Requirement 1: From the spinal surgery rules, copy the passage that begins at the words "DWD 81.12(1)(c)1. 1." and stops after "723.4, excluding fracture.".
Requirement 2: Continue the spinal surgery rules from their last line.

Reading text:
DWD 81.12(1)(b)3.a. a. Subjective sensory symptoms in a dermatomal distribution that may include radiating pain, burning, numbness, tingling, or paresthesia, or objective clinical findings of nerve root specific motor deficit, including foot drop or quadriceps weakness, reflex changes, or positive electromyography.
DWD 81.12(1)(b)3.b. b. Medical imaging test results that correlate with the level of nerve root involvement consistent with both the subjective and objective findings.
DWD 81.12(1)(c) (c) Surgical decompression of a cervical nerve root. Surgical decompression of a cervical nerve root or roots includes all of the following cervical procedures: laminectomy, laminotomy, discectomy, foraminotomy with, or without, fusion. For decompression of multiple nerve roots, the procedure at each nerve root is subject to the guidelines of subds. 1. and 2.
DWD 81.12(1)(c)1. 1. A health care provider may perform surgical decompression of a cervical nerve root for any of the following diagnoses:
DWD 81.12(1)(c)1.a. a. Displacement of cervical intervertebral disc, ICD-9-CM code 722.0, excluding fracture.
DWD 81.12(1)(c)1.b. b. Cervical radiculopathy or radiculitis, ICD-9-CM code 723.4, excluding fracture.
DWD 81.12(1)(c)2. 2. Any of the requirements in this subdivision and any of the requirements in subd. 3. shall be satisfied to indicate that surgery is reasonably required. For the response to nonsurgical care, the patient's condition includes any of the following:
DWD 81.12(1)(c)2.a. a. Failure to improve with a minimum of 8 weeks of initial nonsurgical care.
DWD 81.12(1)(c)2.b. b. Cervical compressive myelopathy.
DWD 81.12(1)(c)2.c. c. Progressive neurologic deficits.
DWD 81.12(1)(c)3. 3. The patient exhibits one of the clinical findings of subd. 3. a. in combination with the test results of subd. 3. b.
DWD 81.12(1)(c)3.a. a. Subjective sensory symptoms in a dermatomal distribution that may include radiating pain, burning, numbness, tingling or paresthesia, or objective clinical findings of nerve root specific motor deficit, reflex changes, or positive electromyography.
DWD 81.12(1)(c)3.b. b. Medical imaging test results that correlate with the level of nerve root involvement consistent with both the subjective and objective findings.
DWD 81.12(1)(d) (d) Lumbar arthrodesis with or without instrumentation. A health care provider may perform surgery for a lumbar arthrodesis when any of the following diagnoses are present to indicate that the surgery is reasonably required:
DWD 81.12(1)(d)1. 1. Unstable lumbar vertebral fracture, ICD-9-CM codes 805.4, 805.5, 806.4, and 806.5.

Data shown:
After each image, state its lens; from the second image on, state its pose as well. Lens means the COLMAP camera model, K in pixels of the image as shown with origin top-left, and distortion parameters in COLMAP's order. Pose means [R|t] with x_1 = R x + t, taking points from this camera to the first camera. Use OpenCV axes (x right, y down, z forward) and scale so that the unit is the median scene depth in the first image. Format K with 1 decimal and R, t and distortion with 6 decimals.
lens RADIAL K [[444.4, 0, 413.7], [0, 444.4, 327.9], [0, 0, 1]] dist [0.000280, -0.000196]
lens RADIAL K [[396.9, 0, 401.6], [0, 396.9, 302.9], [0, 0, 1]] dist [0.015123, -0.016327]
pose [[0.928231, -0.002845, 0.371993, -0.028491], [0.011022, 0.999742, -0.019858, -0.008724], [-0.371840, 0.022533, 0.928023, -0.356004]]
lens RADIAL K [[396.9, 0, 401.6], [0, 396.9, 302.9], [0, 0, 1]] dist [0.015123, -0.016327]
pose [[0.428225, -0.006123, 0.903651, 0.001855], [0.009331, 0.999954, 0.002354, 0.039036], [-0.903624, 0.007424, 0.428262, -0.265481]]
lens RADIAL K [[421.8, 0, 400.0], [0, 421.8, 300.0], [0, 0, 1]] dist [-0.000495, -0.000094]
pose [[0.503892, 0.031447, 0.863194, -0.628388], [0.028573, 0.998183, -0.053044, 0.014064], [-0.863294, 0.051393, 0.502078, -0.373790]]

Response area 1:
DWD 81.12(1)(c)1. 1. A health care provider may perform surgical decompression of a cervical nerve root for any of the following diagnoses:
DWD 81.12(1)(c)1.a. a. Displacement of cervical intervertebral disc, ICD-9-CM code 722.0, excluding fracture.
DWD 81.12(1)(c)1.b. b. Cervical radiculopathy or radiculitis, ICD-9-CM code 723.4, excluding fracture.

Response area 2:
DWD 81.12(1)(d)2. 2. For a second or third surgery only, documented reextrusion or redisplacement of lumbar intervertebral disc, ICD-9-CM code 722.10, after previous successful disc surgery at the same level and new lumbar radiculopathy with or without incapacitating back pain, ICD-9-CM code 724.4. Documentation under this subdivision shall include a magnetic resonance imaging scan or computed tomography scan or a myelogram.
DWD 81.12(1)(d)3. 3. Traumatic spinal deformity including a history of compression or wedge fracture or fractures, ICD-9-CM code 733.1, and demonstrated acquired kyphosis or scoliosis, ICD-9-CM codes 737.1, 737.10, 737.30, 737.41, and 737.43.
DWD 81.12(1)(d)4. 4. Incapacitating low back pain, ICD-9-CM code 724.2, for longer than 3 months, and any of the following conditions involving lumbar segments L-3 and below is present:
DWD 81.12(1)(d)4.a. a. For the first surgery only, degenerative disc disease, ICD-9-CM code 722.4, 722.5, 722.6, or 722.7, with postoperative documentation of instability created or found at the time of surgery, or positive discogram at one or 2 levels.
DWD 81.12(1)(d)4.b. b. Pseudoarthrosis, ICD-9-CM code 733.82.
DWD 81.12(1)(d)4.c. c. For the second or third surgery only, previously operated disc.
DWD 81.12(1)(d)4.d. d. Spondylolisthesis.
DWD 81.12(1)(d)5. 5. A health care provider may not perform a lumbar arthrodesis as the first primary surgical procedure for a new, acute lumbosacral disc herniation with unilateral radiating leg pain in a radicular pattern with or without neurological deficit.
DWD 81.12(2) (2)Upper extremity surgery.
DWD 81.12(2)(a)(a) General. Initial nonsurgical, surgical, and chronic management guidelines for upper extremity disorders are set forth in s. DWD 81.09 (1) to (16).
DWD 81.12(2)(b) (b) Rotator cuff repair. A health care provider may perform rotator cuff surgery for any of the following diagnoses:
DWD 81.12(2)(b)1. 1. Rotator cuff syndrome of the shoulder, ICD-9-CM code 726.1, and allied disorders, including unspecified disorders of shoulder bursae and tendons, ICD-9-CM code 726.10; calcifying tendinitis of shoulder, ICD-9-CM code 726.11; bicipital tenosynovitis, ICD-9-CM code 726.12; and other specified disorders, ICD-9-CM code 726.19.
DWD 81.12(2)(b)2. 2. Tear of rotator cuff, ICD-9-CM code 727.61.
DWD 81.12(2)(c) (c) Criteria and indications for rotator cuff repair. In addition to one of the diagnoses in par. (b), both of the following conditions shall be satisfied to indicate that surgery for rotator cuff repair is necessary:
DWD 81.12(2)(c)1. 1. The patient's condition failed to improve in response to nonsurgical care with adequate initial nonsurgical treatment.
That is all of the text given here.